* [Assignment]: Output, exactly as written, the lines of the data below from the one containing "X114300Y25400D03*" to the end.

Electronic design automation data:
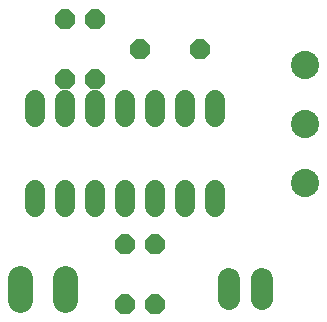
<source format=gbr>
G04 EAGLE Gerber RS-274X export*
G75*
%MOMM*%
%FSLAX34Y34*%
%LPD*%
%INSoldermask Top*%
%IPPOS*%
%AMOC8*
5,1,8,0,0,1.08239X$1,22.5*%
G01*
%ADD10P,1.814519X8X22.500000*%
%ADD11C,1.676400*%
%ADD12C,1.879600*%
%ADD13P,1.814519X8X112.500000*%
%ADD14C,2.387600*%
%ADD15P,1.814519X8X292.500000*%
%ADD16C,2.082800*%


D10*
X127000Y241300D03*
X177800Y241300D03*
D11*
X38100Y121666D02*
X38100Y106934D01*
X63500Y106934D02*
X63500Y121666D01*
X190500Y121666D02*
X190500Y106934D01*
X190500Y183134D02*
X190500Y197866D01*
X88900Y121666D02*
X88900Y106934D01*
X114300Y106934D02*
X114300Y121666D01*
X165100Y121666D02*
X165100Y106934D01*
X139700Y106934D02*
X139700Y121666D01*
X165100Y183134D02*
X165100Y197866D01*
X139700Y197866D02*
X139700Y183134D01*
X114300Y183134D02*
X114300Y197866D01*
X88900Y197866D02*
X88900Y183134D01*
X63500Y183134D02*
X63500Y197866D01*
X38100Y197866D02*
X38100Y183134D01*
D12*
X201930Y46482D02*
X201930Y29718D01*
X229870Y29718D02*
X229870Y46482D01*
D13*
X114300Y25400D03*
X114300Y76200D03*
X139700Y25400D03*
X139700Y76200D03*
D14*
X266700Y127800D03*
X266700Y177800D03*
X266700Y227800D03*
D15*
X88900Y266700D03*
X88900Y215900D03*
D13*
X63500Y215900D03*
X63500Y266700D03*
D16*
X25400Y47498D02*
X25400Y28702D01*
X63500Y28702D02*
X63500Y47498D01*
M02*

</source>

* [Written response]:
X114300Y25400D03*
X114300Y76200D03*
X139700Y25400D03*
X139700Y76200D03*
D14*
X266700Y127800D03*
X266700Y177800D03*
X266700Y227800D03*
D15*
X88900Y266700D03*
X88900Y215900D03*
D13*
X63500Y215900D03*
X63500Y266700D03*
D16*
X25400Y47498D02*
X25400Y28702D01*
X63500Y28702D02*
X63500Y47498D01*
M02*

</source>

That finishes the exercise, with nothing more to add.